▶ MATERIAL FOR THIS TASK:
•••
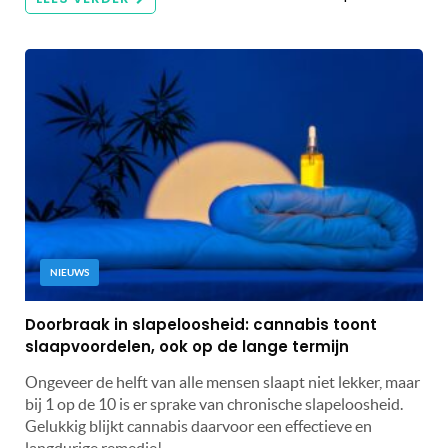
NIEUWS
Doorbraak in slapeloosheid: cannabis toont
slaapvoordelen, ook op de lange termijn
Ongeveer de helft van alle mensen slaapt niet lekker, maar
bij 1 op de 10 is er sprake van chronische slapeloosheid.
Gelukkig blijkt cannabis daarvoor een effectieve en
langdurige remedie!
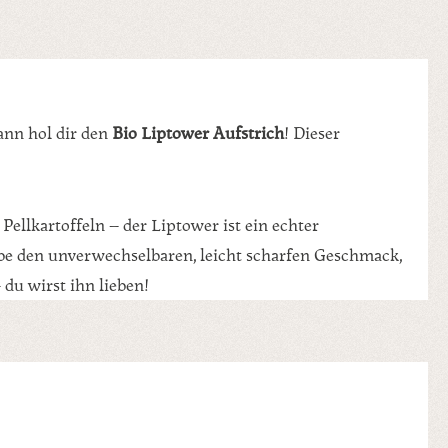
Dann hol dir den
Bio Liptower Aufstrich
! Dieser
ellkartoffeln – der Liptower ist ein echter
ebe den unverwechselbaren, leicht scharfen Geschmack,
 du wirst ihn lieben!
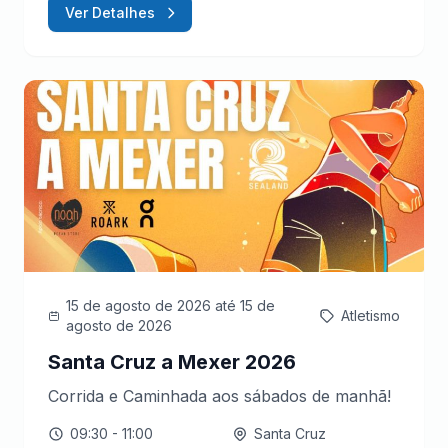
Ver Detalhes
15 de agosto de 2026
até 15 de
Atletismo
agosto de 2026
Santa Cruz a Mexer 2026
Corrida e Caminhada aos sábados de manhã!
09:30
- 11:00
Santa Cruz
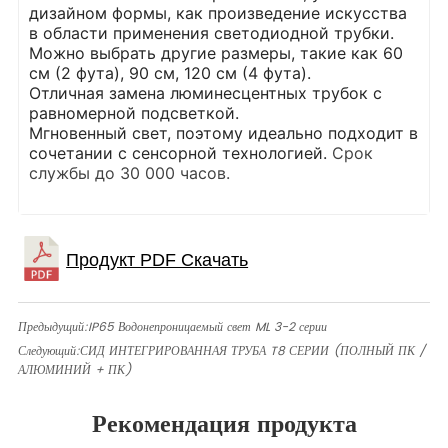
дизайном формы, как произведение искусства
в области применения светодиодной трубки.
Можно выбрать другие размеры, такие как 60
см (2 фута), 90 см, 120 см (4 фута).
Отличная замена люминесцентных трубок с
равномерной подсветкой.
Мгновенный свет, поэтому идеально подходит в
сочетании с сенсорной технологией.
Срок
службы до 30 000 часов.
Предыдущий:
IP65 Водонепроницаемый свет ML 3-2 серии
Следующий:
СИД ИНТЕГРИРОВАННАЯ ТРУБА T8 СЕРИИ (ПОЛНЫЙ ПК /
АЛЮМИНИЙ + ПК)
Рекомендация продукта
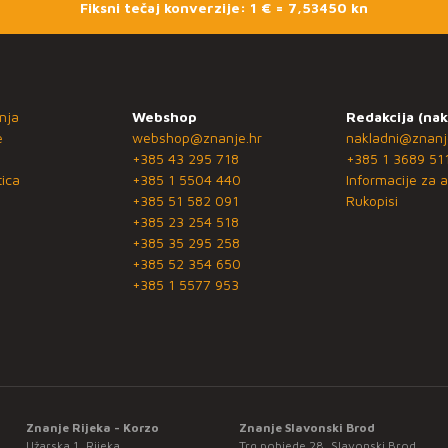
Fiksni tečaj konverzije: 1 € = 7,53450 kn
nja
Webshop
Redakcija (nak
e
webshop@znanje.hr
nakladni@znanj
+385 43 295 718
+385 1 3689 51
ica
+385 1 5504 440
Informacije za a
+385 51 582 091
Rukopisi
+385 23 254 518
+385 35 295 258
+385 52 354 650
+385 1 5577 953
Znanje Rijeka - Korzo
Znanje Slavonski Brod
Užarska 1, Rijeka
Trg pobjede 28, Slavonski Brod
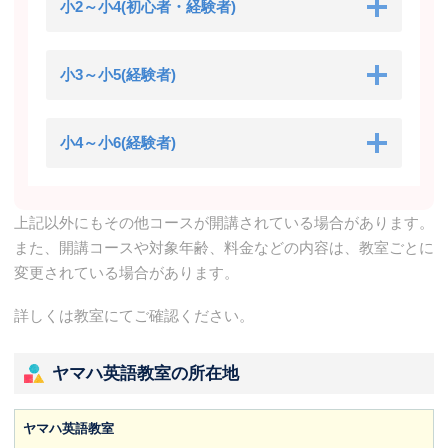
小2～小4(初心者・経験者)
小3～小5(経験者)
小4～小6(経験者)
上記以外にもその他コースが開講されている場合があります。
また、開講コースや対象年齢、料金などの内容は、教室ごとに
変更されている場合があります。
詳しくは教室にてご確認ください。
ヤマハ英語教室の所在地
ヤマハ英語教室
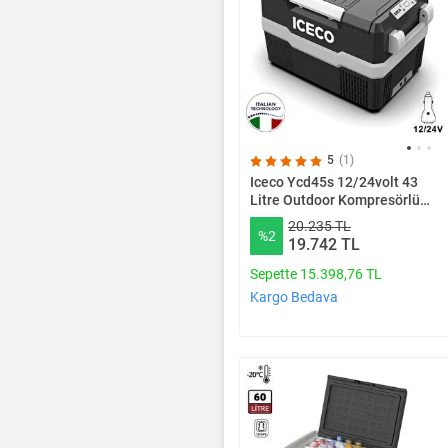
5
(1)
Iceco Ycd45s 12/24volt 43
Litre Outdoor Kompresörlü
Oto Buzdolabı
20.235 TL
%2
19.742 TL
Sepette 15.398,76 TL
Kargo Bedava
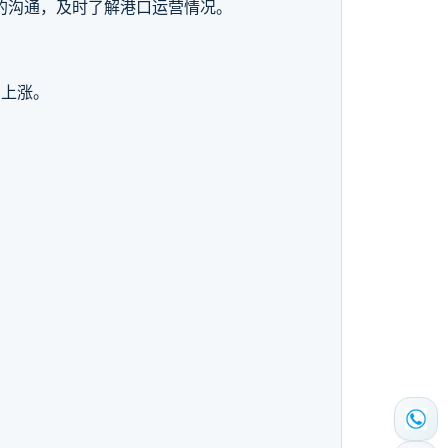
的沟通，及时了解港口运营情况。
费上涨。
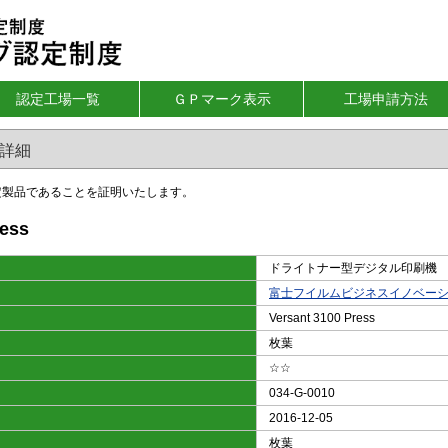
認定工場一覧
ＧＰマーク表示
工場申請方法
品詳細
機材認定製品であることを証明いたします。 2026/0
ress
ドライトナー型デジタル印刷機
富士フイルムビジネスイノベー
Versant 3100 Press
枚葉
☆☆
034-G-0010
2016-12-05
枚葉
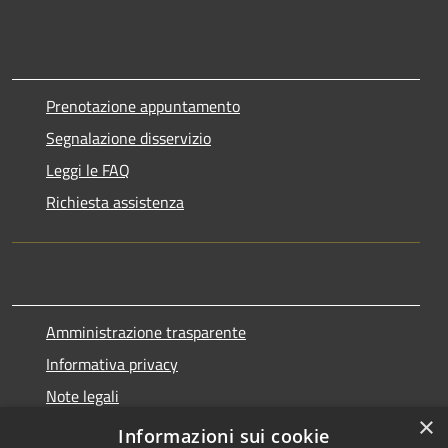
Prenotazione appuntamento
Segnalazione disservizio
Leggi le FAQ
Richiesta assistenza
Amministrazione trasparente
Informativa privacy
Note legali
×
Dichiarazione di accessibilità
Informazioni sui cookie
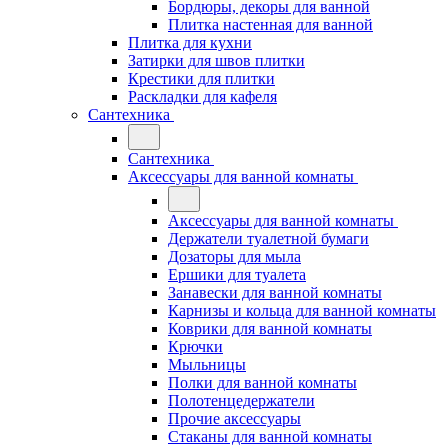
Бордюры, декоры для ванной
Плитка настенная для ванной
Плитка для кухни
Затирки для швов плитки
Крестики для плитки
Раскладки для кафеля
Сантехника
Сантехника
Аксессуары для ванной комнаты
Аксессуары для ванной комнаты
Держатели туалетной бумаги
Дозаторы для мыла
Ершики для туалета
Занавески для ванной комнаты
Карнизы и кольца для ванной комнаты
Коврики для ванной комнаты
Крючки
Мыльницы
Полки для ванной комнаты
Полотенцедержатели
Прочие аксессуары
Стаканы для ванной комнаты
•••
▶ TASK OBJECTIVE: Could you repeat the text under each of the records above word for word, covering every record and leaving out the pictures?

▶ YOUR SOLUTION:
NIEUWS
Doorbraak in slapeloosheid: cannabis toont
slaapvoordelen, ook op de lange termijn
Ongeveer de helft van alle mensen slaapt niet lekker, maar
bij 1 op de 10 is er sprake van chronische slapeloosheid.
Gelukkig blijkt cannabis daarvoor een effectieve en
langdurige remedie!
Dann hol dir den
Bio Liptower Aufstrich
! Dieser
ellkartoffeln – der Liptower ist ein echter
ebe den unverwechselbaren, leicht scharfen Geschmack,
 du wirst ihn lieben!
Ver Detalhes
15 de agosto de 2026
até 15 de
Atletismo
agosto de 2026
Santa Cruz a Mexer 2026
Corrida e Caminhada aos sábados de manhã!
09:30
- 11:00
Santa Cruz
дизайном формы, как произведение искусства
в области применения светодиодной трубки.
Можно выбрать другие размеры, такие как 60
см (2 фута), 90 см, 120 см (4 фута).
Отличная замена люминесцентных трубок с
равномерной подсветкой.
Мгновенный свет, поэтому идеально подходит в
сочетании с сенсорной технологией.
Срок
службы до 30 000 часов.
Предыдущий:
IP65 Водонепроницаемый свет ML 3-2 серии
Следующий:
СИД ИНТЕГРИРОВАННАЯ ТРУБА T8 СЕРИИ (ПОЛНЫЙ ПК /
АЛЮМИНИЙ + ПК)
Рекомендация продукта
Fiksni tečaj konverzije: 1 € = 7,53450 kn
nja
Webshop
Redakcija (nak
e
webshop@znanje.hr
nakladni@znanj
+385 43 295 718
+385 1 3689 51
ica
+385 1 5504 440
Informacije za a
+385 51 582 091
Rukopisi
+385 23 254 518
+385 35 295 258
+385 52 354 650
+385 1 5577 953
Znanje Rijeka - Korzo
Znanje Slavonski Brod
Užarska 1, Rijeka
Trg pobjede 28, Slavonski Brod
小2～小4(初心者・経験者)
小3～小5(経験者)
小4～小6(経験者)
上記以外にもその他コースが開講されている場合があります。
また、開講コースや対象年齢、料金などの内容は、教室ごとに
変更されている場合があります。
詳しくは教室にてご確認ください。
ヤマハ英語教室の所在地
ヤマハ英語教室
5
(1)
Iceco Ycd45s 12/24volt 43
Litre Outdoor Kompresörlü
Oto Buzdolabı
20.235 TL
%2
19.742 TL
Sepette 15.398,76 TL
Kargo Bedava
的沟通，及时了解港口运营情况。
费上涨。
認定工場一覧
ＧＰマーク表示
工場申請方法
品詳細
機材認定製品であることを証明いたします。 2026/0
ress
ドライトナー型デジタル印刷機
富士フイルムビジネスイノベー
Versant 3100 Press
枚葉
☆☆
034-G-0010
2016-12-05
枚葉
Prenotazione appuntamento
Segnalazione disservizio
Leggi le FAQ
Richiesta assistenza
Amministrazione trasparente
Informativa privacy
Note legali
×
Dichiarazione di accessibilità
Informazioni sui cookie
Бордюры, декоры для ванной
Плитка настенная для ванной
Плитка для кухни
Затирки для швов плитки
Крестики для плитки
Раскладки для кафеля
Сантехника
Сантехника
Аксессуары для ванной комнаты
Аксессуары для ванной комнаты
Держатели туалетной бумаги
Дозаторы для мыла
Ершики для туалета
Занавески для ванной комнаты
Карнизы и кольца для ванной комнаты
Коврики для ванной комнаты
Крючки
Мыльницы
Полки для ванной комнаты
Полотенцедержатели
Прочие аксессуары
Стаканы для ванной комнаты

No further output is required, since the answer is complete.